Jim Buffalo drückte an der Innenwand der Zeitmaschine und hantierte dabei gleichzeitig an den Hebeln und Griffen. Ein Kontaktstift begann leicht zu vibrieren. Als er diesen Stift vorsichtig berührte, erhielt er einen Schlag, der ihn besinnungslos zu Boden schleuderte. Er hörte noch wie im Traum einen furchtbaren Krach.

Wie lange Jim Buffalo gelegen hatte, wusste er nicht. Er erwachte und blickte sich erstaunt um. Die Zeitmaschine stand auf ihren vier Rädern. Der Helfer lag am Boden und hatte eine starke Wunde am Kopf. Er erwachte zu gleicher Zeit aus seiner Besinnungslosigkeit, in die er ebenfalls versetzt worden war.

Jim Buffalo betastete sich.
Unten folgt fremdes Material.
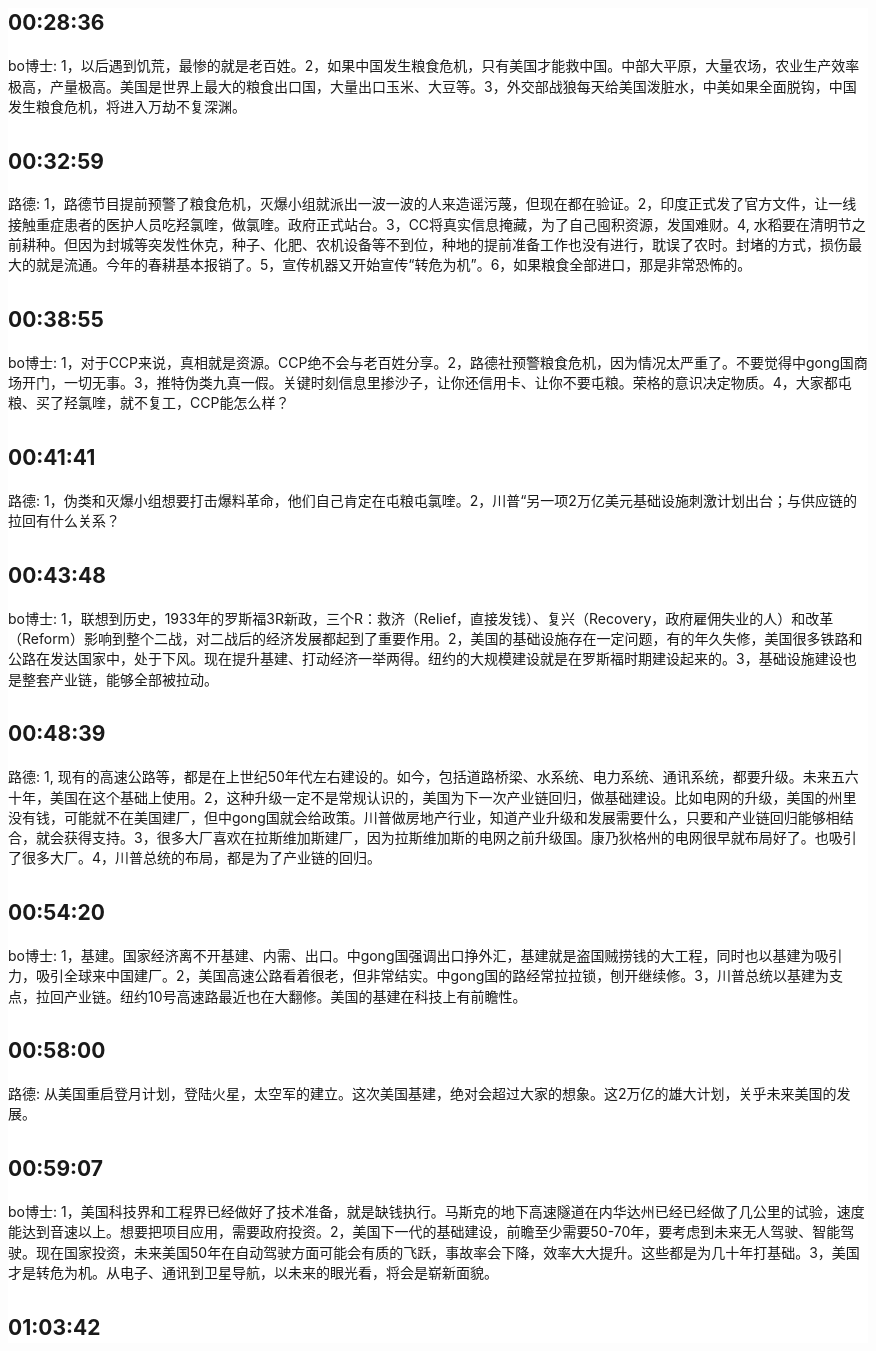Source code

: ## 00:28:36

bo博士: 1，以后遇到饥荒，最惨的就是老百姓。2，如果中国发生粮食危机，只有美国才能救中国。中部大平原，大量农场，农业生产效率极高，产量极高。美国是世界上最大的粮食出口国，大量出口玉米、大豆等。3，外交部战狼每天给美国泼脏水，中美如果全面脱钩，中国发生粮食危机，将进入万劫不复深渊。

## 00:32:59

路德: 1，路德节目提前预警了粮食危机，灭爆小组就派出一波一波的人来造谣污蔑，但现在都在验证。2，印度正式发了官方文件，让一线接触重症患者的医护人员吃羟氯喹，做氯喹。政府正式站台。3，CC将真实信息掩藏，为了自己囤积资源，发国难财。4, 水稻要在清明节之前耕种。但因为封城等突发性休克，种子、化肥、农机设备等不到位，种地的提前准备工作也没有进行，耽误了农时。封堵的方式，损伤最大的就是流通。今年的春耕基本报销了。5，宣传机器又开始宣传“转危为机”。6，如果粮食全部进口，那是非常恐怖的。

## 00:38:55

bo博士: 1，对于CCP来说，真相就是资源。CCP绝不会与老百姓分享。2，路德社预警粮食危机，因为情况太严重了。不要觉得中gong国商场开门，一切无事。3，推特伪类九真一假。关键时刻信息里掺沙子，让你还信用卡、让你不要屯粮。荣格的意识决定物质。4，大家都屯粮、买了羟氯喹，就不复工，CCP能怎么样？

## 00:41:41

路德: 1，伪类和灭爆小组想要打击爆料革命，他们自己肯定在屯粮屯氯喹。2，川普“另一项2万亿美元基础设施刺激计划出台；与供应链的拉回有什么关系？

## 00:43:48

bo博士: 1，联想到历史，1933年的罗斯福3R新政，三个R：救济（Relief，直接发钱）、复兴（Recovery，政府雇佣失业的人）和改革（Reform）影响到整个二战，对二战后的经济发展都起到了重要作用。2，美国的基础设施存在一定问题，有的年久失修，美国很多铁路和公路在发达国家中，处于下风。现在提升基建、打动经济一举两得。纽约的大规模建设就是在罗斯福时期建设起来的。3，基础设施建设也是整套产业链，能够全部被拉动。

## 00:48:39

路德: 1, 现有的高速公路等，都是在上世纪50年代左右建设的。如今，包括道路桥梁、水系统、电力系统、通讯系统，都要升级。未来五六十年，美国在这个基础上使用。2，这种升级一定不是常规认识的，美国为下一次产业链回归，做基础建设。比如电网的升级，美国的州里没有钱，可能就不在美国建厂，但中gong国就会给政策。川普做房地产行业，知道产业升级和发展需要什么，只要和产业链回归能够相结合，就会获得支持。3，很多大厂喜欢在拉斯维加斯建厂，因为拉斯维加斯的电网之前升级国。康乃狄格州的电网很早就布局好了。也吸引了很多大厂。4，川普总统的布局，都是为了产业链的回归。

## 00:54:20

bo博士: 1，基建。国家经济离不开基建、内需、出口。中gong国强调出口挣外汇，基建就是盗国贼捞钱的大工程，同时也以基建为吸引力，吸引全球来中国建厂。2，美国高速公路看着很老，但非常结实。中gong国的路经常拉拉锁，刨开继续修。3，川普总统以基建为支点，拉回产业链。纽约10号高速路最近也在大翻修。美国的基建在科技上有前瞻性。

## 00:58:00

路德: 从美国重启登月计划，登陆火星，太空军的建立。这次美国基建，绝对会超过大家的想象。这2万亿的雄大计划，关乎未来美国的发展。

## 00:59:07

bo博士: 1，美国科技界和工程界已经做好了技术准备，就是缺钱执行。马斯克的地下高速隧道在内华达州已经已经做了几公里的试验，速度能达到音速以上。想要把项目应用，需要政府投资。2，美国下一代的基础建设，前瞻至少需要50-70年，要考虑到未来无人驾驶、智能驾驶。现在国家投资，未来美国50年在自动驾驶方面可能会有质的飞跃，事故率会下降，效率大大提升。这些都是为几十年打基础。3，美国才是转危为机。从电子、通讯到卫星导航，以未来的眼光看，将会是崭新面貌。

## 01:03:42
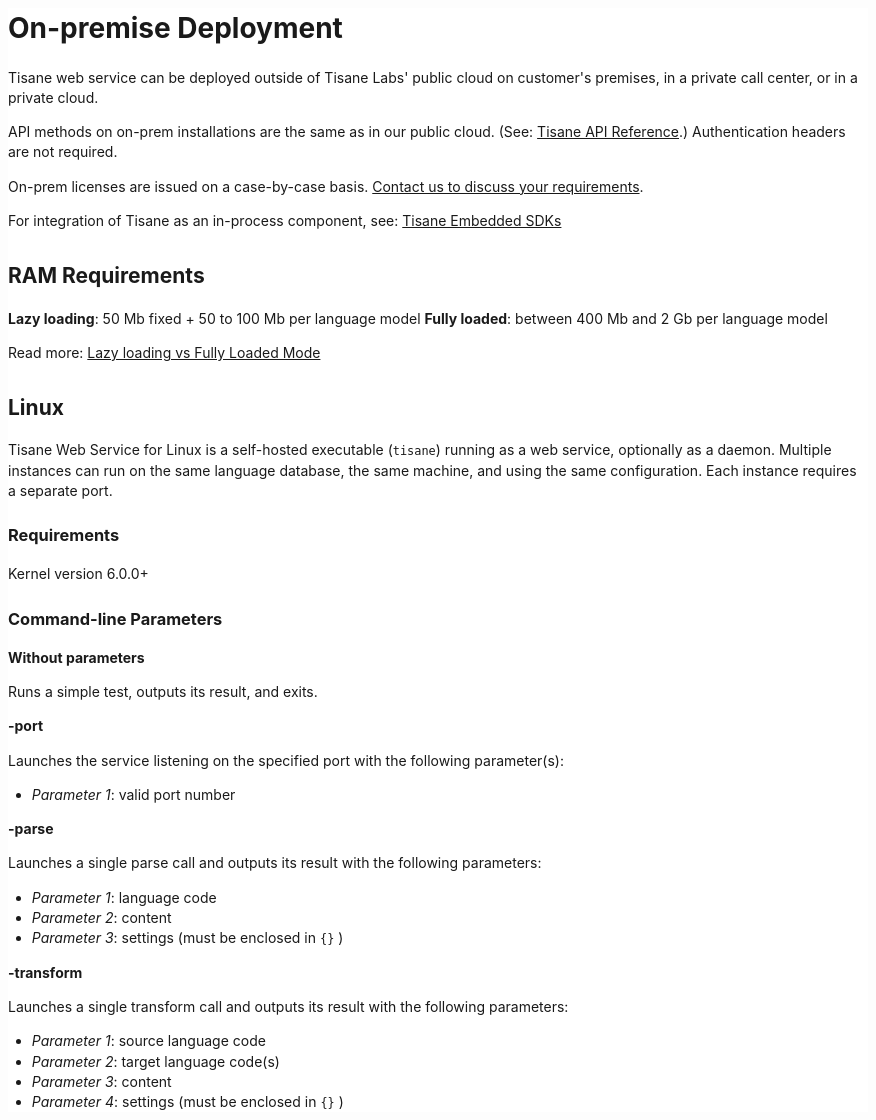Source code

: # On-premise Deployment

Tisane web service can be deployed outside of Tisane Labs' public cloud on customer's premises, in a private call center, or in a private cloud.

API methods on on-prem installations are the same as in our public cloud. (See: [Tisane API Reference](/apis/tisane-api-short).) Authentication headers are not required.

On-prem licenses are issued on a case-by-case basis. [Contact us to discuss your requirements](https://tisane.ai/on-prem).

For integration of Tisane as an in-process component, see: [Tisane Embedded SDKs](/sdks)

## RAM Requirements

**Lazy loading**: 50 Mb fixed + 50 to 100 Mb per language model
**Fully loaded**: between 400 Mb and 2 Gb per language model

Read more: [Lazy loading vs Fully Loaded Mode](/sdks/lazyloading.md)

## Linux

Tisane Web Service for Linux is a self-hosted executable (`tisane`) running as a web service, optionally as a daemon. Multiple instances can run on the same language database, the same machine, and using the same configuration. Each instance requires a separate port. 

### Requirements

Kernel version 6.0.0+

### Command-line Parameters

**Without parameters**

Runs a simple test, outputs its result, and exits.

**-port**

Launches the service listening on the specified port with the following parameter(s):

* *Parameter 1*: valid port number

**-parse**

Launches a single parse call and outputs its result with the following parameters:

* *Parameter 1*: language code
* *Parameter 2*: content
* *Parameter 3*: settings (must be enclosed in `{}` )

**-transform**

Launches a single transform call and outputs its result with the following parameters:

* *Parameter 1*: source language code
* *Parameter 2*: target language code(s)
* *Parameter 3*: content
* *Parameter 4*: settings (must be enclosed in `{}` )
Dann trat er an den Mann, der sich unter Stöhnen erhob.

»Zum Henker, was haben sie denn gemacht, Herr?«, stieß der Mann hervor. »Haben Sie denn Dynamit in der Karre?«

»Beruhigen Sie sich«, sagte Jim Buffalo. »Es war kein Dynamit, sondern Elektrizität. Ich war allerdings ein wenig unvorsichtig. Aber vor allen Dingen will ich Ihnen einen Verband anlegen. Und ich werde Ihnen auch ein anständiges Schmerzensgeld zahlen.«

»Na, das lässt sich wenigstens hören«, sagte der Mann und warf einen scheuen Blick auf die Maschine. »Aber anfassen möchte ich das Teufelsding denn doch nicht mehr«, setzte er hinzu.

Jim Buffalo stutzte. Er sah jetzt eine viereckige Öffnung in der Zeitmaschine, die er vorher nicht gesehen hatte. Ein rotes geheimnisvolles Licht blinkte ihm entgegen.

Vorsichtig griff er in die Öffnung hinein. Er fasste einen runden Gegenstand, den er vorsichtig herauszog. Es schien, als ob dieser Gegenstand nur darauf gewartet hatte, von ihm gefasst zu werden, denn mit einem harten Schlag verschloss sich die Öffnung mit dem Licht, und die Zeitmaschine bot wieder ihr altes Aussehen.

Erst das Stöhnen des Mannes brachte Jim Buffalo wieder zum Bewusstsein, dass er noch anderes zu tun hatte.

Er ließ die Rolle, denn eine solche war es, in seiner Tasche verschwinden und machte dem Mann einen Verband. Hätte er den lauernden Blick gesehen, mit dem der Mann sein Tun und Treiben beobachtete, er hätte vielleicht doch Bedenken gehegt. Die Augen Patricks beobachteten, wie Jim Buffalo die Rolle in die Zeitmaschine legte und die Tür schloss.

»Was war das eigentlich?«, fragte der Mann neugierig, während Jim Buffalo ihn verband. »Wie kommt die Elektrizität in diesen sonderbaren Wagen?«

Jim Buffalo erwiderte ausweichend: »Das kann ich Ihnen nicht erklären, denn sie würden es nicht verstehen.«

Damit war die Angelegenheit für ihn erledigt. Er hatte keine Lust, sich mit dem Mann lange zu unterhalten. Er gab ihm ein reichliches Schmerzensgeld, welches ein freudiges Erstaunen und ein Wort der Anerkennung bei dem Mann auslöste und schickte ihn fort, denn er wollte nun allein sein.